A pair of black ears rose from the wicker rim, followed by two eyes, black whiskers and a nose. The eyes rolled sideways to inspect the shabby hallway, then upwards to check all people slaves were present. Cleo then sprang daintily from her bower and, like a sniper sussing out an enemy village, padded through the house, sniffing the carpet and investigating corners in every room.

In the bathroom her search for spiders under the decrepit claw-foot bath was rewarded with a satisfyingly crunchy snack. The kitchen revealed another treasure—a colony of hyper-active ants under the sink. With this much live-in livestock, the house was custom-made for her.

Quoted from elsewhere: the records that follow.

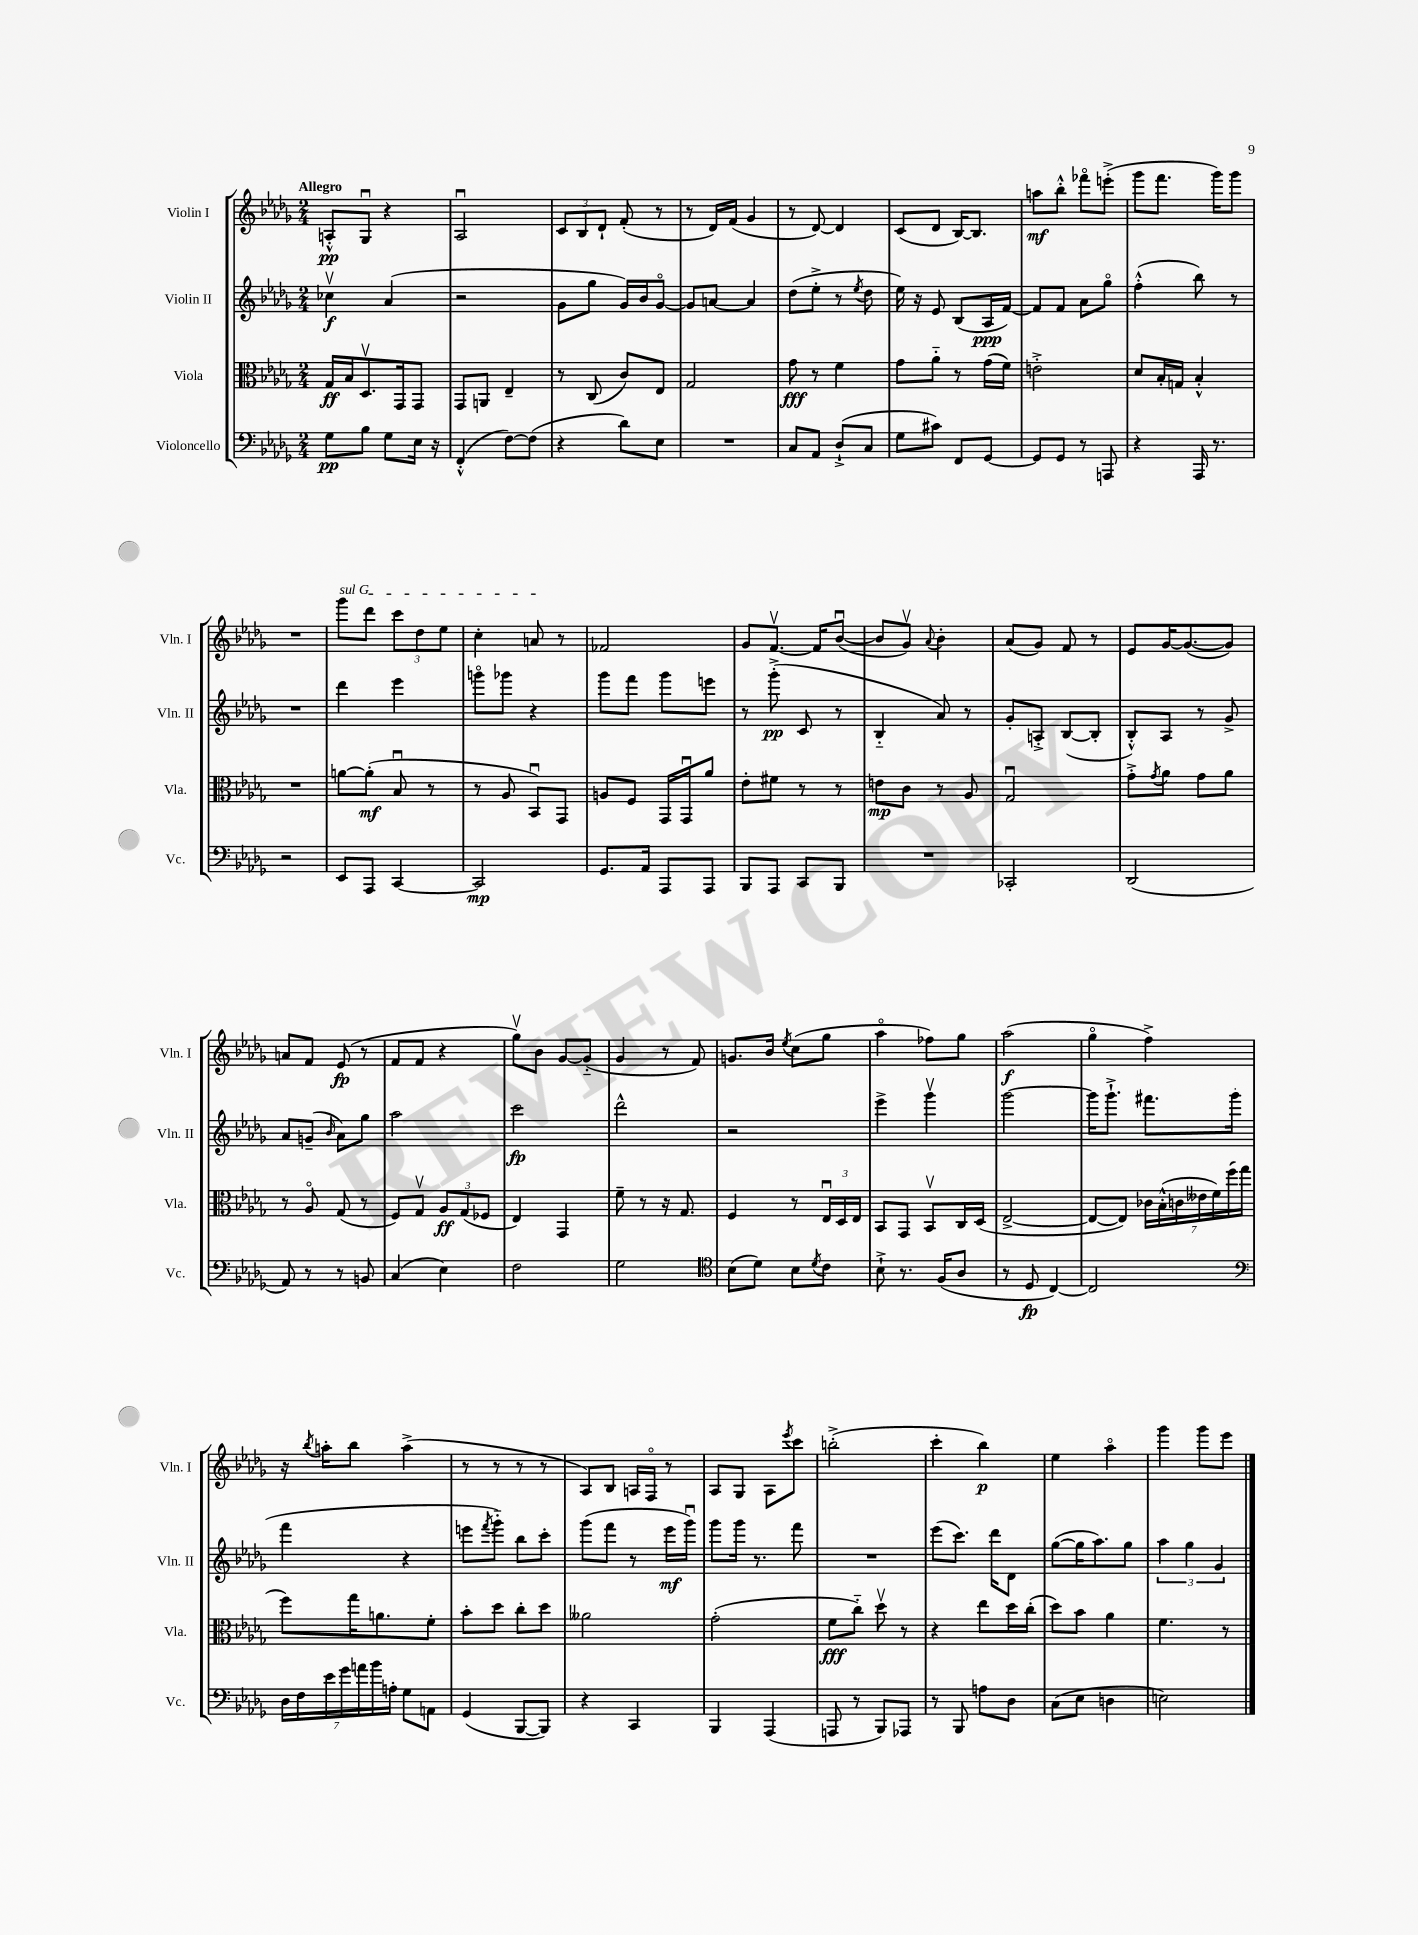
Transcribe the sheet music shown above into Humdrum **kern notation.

**kern	**dynam	**kern	**dynam	**kern	**dynam	**kern	**dynam
*part4	*part4	*part3	*part3	*part2	*part2	*part1	*part1
*staff4	*staff4	*staff3	*staff3	*staff2	*staff2	*staff1	*staff1
*I"Violoncello	*	*I"Viola	*	*I"Violin II	*	*I"Violin I	*
*I'Vc.	*	*I'Vla.	*	*I'Vln. II	*	*I'Vln. I	*
*clefF4	*	*clefC3	*	*clefG2	*	*clefG2	*
*k[b-e-a-d-g-]	*	*k[b-e-a-d-g-]	*	*k[b-e-a-d-g-]	*	*k[b-e-a-d-g-]	*
*M2/4	*	*M2/4	*	*M2/4	*	*M2/4	*
=1	=1	=1	=1	=1	=1	=1	=1
!	!	!	!	!	!	!LO:TX:a:B:t=Allegro	!
8G-\L	pp	16G-/LL	ff	4cc-Xv\	f	8An'^^/L	pp
.	.	16B-/J	.	.	.	.	.
8B-\J	.	8.D-v/	.	.	.	8G-u/J	.
8G-\L	.	.	.	(4a-/	.	4r	.
.	.	16GG-/k	.	.	.	.	.
16E-\Jk	.	8GG-/J	.	.	.	.	.
16r	.	.	.	.	.	.	.
=2	=2	=2	=2	=2	=2	=2	=2
(4FF'^^/	.	8GG-/L	.	2r	.	2A-u/	.
.	.	8AAn/J	.	.	.	.	.
[8F\L)	.	4E-~/	.	.	.	.	.
(8F\J]	.	.	.	.	.	.	.
=3	=3	=3	=3	=3	=3	=3	=3
4r	.	8r	.	8g-\L	.	12c/L	.
.	.	.	.	.	.	12B-/	.
.	.	(8C/	.	8gg-\J	.	.	.
.	.	.	.	.	.	12d-`/J	.
8d-\L)	.	8c/L)	.	16g-/LL)	.	(8f'/	.
.	.	.	.	16b-/J	.	.	.
8E-\J	.	8E-/J	.	[8g-/J	.	8r	.
=4	=4	=4	=4	=4	=4	=4	=4
2r	.	2G-/	.	8g-/L]	.	8r	.
.	.	.	.	[8an/J	.	16d-/LL)	.
.	.	.	.	.	.	(16f/JJ	.
.	.	.	.	4a/]	.	4g-/	.
=5	=5	=5	=5	=5	=5	=5	=5
8C/L	.	8g-\	fff	(8dd-\L	.	8r	.
8AA-/J	.	8r	.	8ee-'^\J	.	[8d-/)	.
(8D-`^/L	.	4f\	.	8r	.	4d-/]	.
.	.	.	.	8qee-/	.	.	.
8C/J	.	.	.	8dd-\	.	.	.
=6	=6	=6	=6	=6	=6	=6	=6
8G-\L	.	8g-\L	.	16ee-\)	.	(8c/L	.
.	.	.	.	16r	.	.	.
8c#X\J)	.	8a-\J	.	8e-/	.	8d-/J	.
8FF/L	.	8r	.	(8B-/L	.	[16B-/KL)	.
.	.	.	.	.	.	8.B-/J]	.
[8GG-/J	.	(16g-\LL	.	16A-/L	ppp	.	.
.	.	16f\JJ)	.	[16f/JJ)	.	.	.
=7	=7	=7	=7	=7	=7	=7	=7
8GG-/L]	.	2en'^\	.	8f/L]	.	8aan\L	mf
8GG-/J	.	.	.	8f/J	.	8bb-'^^\J	.
8r	.	.	.	8a-\L	.	8fff-X\L	.
8AAAn/	.	.	.	8gg-\J	.	(8eeen'^\J	.
=8	=8	=8	=8	=8	=8	=8	=8
4r	.	8d-/L	.	(4ff'^^\	.	8ggg-\L	.
.	.	16B-'/L	.	.	.	8.fff\J	.
.	.	16Gn/JJ	.	.	.	.	.
16AAA-/	.	4B-'^^/	.	8bb-\)	.	.	.
8.r	.	.	.	.	.	16ggg-\KL)	.
.	.	.	.	8r	.	8ggg-\J	.
!!LO:LB:g=z
=9	=9	=9	=9	=9	=9	=9	=9
2r	.	2r	.	2r	.	2r	.
=10	=10	=10	=10	=10	=10	=10	=10
!	!	!	!	!	!	!LO:TX:a:i:t=sul G	!
8EE-/L	.	[8an\L	.	4ddd-\	.	8ggg-\L	.
8AAA-/J	.	(8a'\J]	mf	.	.	8ddd-\J	.
[4CC/	.	8B-u/	.	4eee-\	.	12ccc\L	.
.	.	.	.	.	.	12dd-\	.
.	.	8r	.	.	.	.	.
.	.	.	.	.	.	12ee-\J	.
=11	=11	=11	=11	=11	=11	=11	=11
2CC/]	mp	8r	.	8gggn\L	.	4cc'\	.
.	.	8A-/	.	8ggg-X\J	.	.	.
.	.	8BB-u/L)	.	4r	.	8an/	.
.	.	8GG-/J	.	.	.	8r	.
=12	=12	=12	=12	=12	=12	=12	=12
8.GG-/L	.	8An/L	.	8ggg-\L	.	2f-X/	.
.	.	8F/J	.	8fff\J	.	.	.
16AA-/Jk	.	.	.	.	.	.	.
8AAA-/L	.	16GG-/LL	.	8ggg-\L	.	.	.
.	.	16GG-u/J	.	.	.	.	.
8AAA-/J	.	8a-/J	.	8eeen\J	.	.	.
=13	=13	=13	=13	=13	=13	=13	=13
8BBB-/L	.	8e-'\L	.	8r	.	8g-/L	.
8AAA-/J	.	8f#X\J	.	(8ggg-'^\	pp	[8.fv/J	.
8CC/L	.	8r	.	8c/	.	.	.
.	.	.	.	.	.	16f/KL]	.
8BBB-/J	.	8r	.	8r	.	([8b-u/J	.
=14	=14	=14	=14	=14	=14	=14	=14
2r	.	8en\L	mp	4B-/	.	8b-/L]	.
.	.	8c\J	.	.	.	8g-v/J)	.
.	.	.	.	.	.	8qqa-/	.
.	.	8r	.	8a-/)	.	4b-'\	.
.	.	8A-/	.	8r	.	.	.
=15	=15	=15	=15	=15	=15	=15	=15
2CC-X'/	.	2G-u/	.	8g-'/L	.	(8a-/L	.
.	.	.	.	8An'^/J	.	8g-/J)	.
.	.	.	.	([8B-/L	.	8f/	.
.	.	.	.	8B-'/J]	.	8r	.
=16	=16	=16	=16	=16	=16	=16	=16
(2DD-/	.	8g-'^\L	.	8B-'^^/L)	.	8e-/L	.
.	.	8qg-/	.	.	.	.	.
.	.	8a-\J	.	8A-/J	.	[16g-/K	.
.	.	.	.	.	.	(8.g-/_	.
.	.	8g-\L	.	8r	.	.	.
.	.	8a-\J	.	8g-^/	.	8g-/J])	.
!!LO:LB:g=z
=17	=17	=17	=17	=17	=17	=17	=17
8AA-/)	.	8r	.	8a-/L	.	8an/L	.
8r	.	8A-/	.	(8gn~/J	.	8f/J	.
.	.	.	.	16qqb-/	.	.	.
8r	.	(8G-/	.	8a-\L)	.	(8e-/	fp
8BBn/	.	8r	.	8gg-\J	.	8r	.
=18	=18	=18	=18	=18	=18	=18	=18
(4C/	.	8F/L)	.	2aa-\	.	8f/L	.
.	.	8G-v/J	.	.	.	8f/J	.
4E-\)	.	12A-/L	ff	.	.	4r	.
.	.	(12G-/	.	.	.	.	.
.	.	12F-X/J	.	.	.	.	.
=19	=19	=19	=19	=19	=19	=19	=19
2F\	.	4E-/)	.	2ccc\	fp	8gg-v\L)	.
.	.	.	.	.	.	8b-\J	.
.	.	4GG-/	.	.	.	[8g-/L	.
.	.	.	.	.	.	(8g-/J]	.
=20	=20	=20	=20	=20	=20	=20	=20
2G-\	.	8f~\	.	2ddd-^^\	.	4g-/	.
.	.	8r	.	.	.	.	.
.	.	16r	.	.	.	8r	.
.	.	8.G-/	.	.	.	.	.
.	.	.	.	.	.	8f/)	.
=21	=21	=21	=21	=21	=21	=21	=21
*clefC4	*	*	*	*	*	*	*
(8B-\L	.	4F/	.	2r	.	8.gn/L	.
8d-\J)	.	.	.	.	.	.	.
.	.	.	.	.	.	16b-/Jk	.
.	.	.	.	.	.	8qee-/	.
8B-\L	.	8r	.	.	.	(8cc\L	.
8qd-/	.	.	.	.	.	.	.
8c\J	.	24E-u/LL	.	.	.	8gg-\J	.
.	.	24D-/	.	.	.	.	.
.	.	24E-/JJ	.	.	.	.	.
=22	=22	=22	=22	=22	=22	=22	=22
8B-`^\	.	8BB-/L	.	4eee-^\	.	4aa-\	.
8.r	.	8GG-/J	.	.	.	.	.
.	.	8BB-v/L	.	4ggg-v\	.	8ff-X\L)	.
(16F/KL	.	.	.	.	.	.	.
8A-/J	.	16C/L	.	.	.	8gg-\J	.
.	.	(16D-/JJ	.	.	.	.	.
=23	=23	=23	=23	=23	=23	=23	=23
8r	.	[2E-^/	.	[2ggg-\	.	(2aa-\	f
8D-/	fp	.	.	.	.	.	.
[4C/)	.	.	.	.	.	.	.
=24	=24	=24	=24	=24	=24	=24	=24
2C/]	.	8E-/L_	.	16ggg-\KL]	.	4gg-\	.
.	.	.	.	8.ggg-`^\J	.	.	.
.	.	8E-/J])	.	.	.	.	.
.	.	28c-X\LL	.	8.fff#X\L	.	4ff^\)	.
.	.	(28B-'^^\	.	.	.	.	.
.	.	28cn\	.	.	.	.	.
.	.	28e--X\	.	.	.	.	.
.	.	28f\)	.	.	.	.	.
.	.	(28ff\	.	.	.	.	.
.	.	.	.	(16ggg-\Jk	.	.	.
.	.	28gg-\JJ	.	.	.	.	.
!!LO:LB:g=z
=25	=25	=25	=25	=25	=25	=25	=25
*clefF4	*	*	*	*	*	*	*
28D-\LL	.	8ff\L)	.	4fff\	.	16r	.
28F\	.	.	.	.	.	.	.
.	.	.	.	.	.	8qbb-/	.
.	.	.	.	.	.	16aan'\KL	.
28e-\	.	.	.	.	.	.	.
28g-\	.	.	.	.	.	.	.
.	.	16gg-\K	.	.	.	8bb-\J	.
28an\	.	.	.	.	.	.	.
28b-\	.	.	.	.	.	.	.
.	.	8.an\	.	.	.	.	.
28An'\JJ	.	.	.	.	.	.	.
8G-\L	.	.	.	4r	.	(4aa^\	.
8AAn\J	.	8f'\J	.	.	.	.	.
=26	=26	=26	=26	=26	=26	=26	=26
(4GG-/	.	8b-'\L	.	8eeen\L	.	8r	.
.	.	.	.	8qfff/	.	.	.
.	.	8dd-\J	.	8ggg-\J)	.	8r	.
[8BBB-/L	.	8cc'\L	.	8bb-\L	.	8r	.
8BBB-/J])	.	8dd-\J	.	8ccc'\J	.	8r	.
=27	=27	=27	=27	=27	=27	=27	=27
4r	.	2a--X\	.	(8ggg-\L	.	8A-/L)	.
.	.	.	.	8fff\J	.	8B-/J	.
4CC/	.	.	.	8r	.	16An/LL	.
.	.	.	.	.	.	16F/JJ	.
.	.	.	.	16eee-\LL	mf	8r	.
.	.	.	.	16ggg-u\JJ)	.	.	.
=28	=28	=28	=28	=28	=28	=28	=28
4BBB-/	.	(2g-'\	.	8ggg-\L	.	8A-/L	.
.	.	.	.	16ggg-\Jk	.	8G-/J	.
.	.	.	.	8.r	.	.	.
(4AAA-/	.	.	.	.	.	8A-\L	.
.	.	.	.	.	.	8qeee-/	.
.	.	.	.	8fff\	.	8ccc\J	.
=29	=29	=29	=29	=29	=29	=29	=29
8AAAn/	.	8f\L	fff	2r	.	(2bbn'^\	.
8r	.	8cc\J)	.	.	.	.	.
8BBB-/L)	.	8dd-v\	.	.	.	.	.
8AAA-X/J	.	8r	.	.	.	.	.
=30	=30	=30	=30	=30	=30	=30	=30
8r	.	4r	.	(8eee-\L	.	4ccc'\	.
8BBB-/	.	.	.	8.ccc\J)	.	.	.
8An\L	.	8ee-\L	.	.	.	4bb-\)	p
.	.	.	.	16ddd-\KL	.	.	.
8D-\J	.	16dd-\L	.	8d-\J	.	.	.
.	.	(16cc'\JJ	.	.	.	.	.
=31	=31	=31	=31	=31	=31	=31	=31
(8C\L	.	8dd-\L)	.	([8gg-\L	.	4ee-\	.
8E-\J	.	8b-\J	.	16gg-\K]	.	.	.
.	.	.	.	8.aa-\)	.	.	.
4Dn\	.	4a-\	.	.	.	4aa-\	.
.	.	.	.	8gg-\J	.	.	.
=32	=32	=32	=32	=32	=32	=32	=32
2En\)	.	4.f\	.	6aa-\	.	4ggg-\	.
.	.	.	.	6gg-\	.	.	.
.	.	.	.	.	.	8ggg-\L	.
.	.	.	.	6g-/	.	.	.
.	.	8r	.	.	.	8eee-\J	.
==	==	==	==	==	==	==	==
*-	*-	*-	*-	*-	*-	*-	*-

Cleo particularly approved of the French doors’ ability to intensify solar rays. Yawning, she stretched across the doorway, her fur shimmering blue-black in the heat. Her eyes shrank to translucent slits while the human slaves heaved boxes and suitcases over the threshold, all the time trying not to trip over our Egyptian princess. No doubt her ancestors had dozed through similar scenes while the pyramids were being built.

Rosie had instructed us to keep Cleo inside for two days in case she panicked and attempted to escape back to Wellington. Basking happily in her personal tanning clinic, our cat showed no interest in cutting loose. The genes that had adapted to cope with the heat of ancient Egypt reveled in Auckland’s subtropical climate.

I hoped the rest of us would be able to follow Cleo’s example and adjust to all the changes, but the fresh start had no hope in the marriage department. Steve’s commute to Wellington was going to mean more time apart. We’d given up trying to reach across the valley of our differences and started having separate social lives. The friends I made he found offensively loud, while I found his friends unnervingly introspective. He set up camp on a sofa bed in the sunroom. We tried to kid ourselves that for the sake of the children we could still be friends, but not in that way.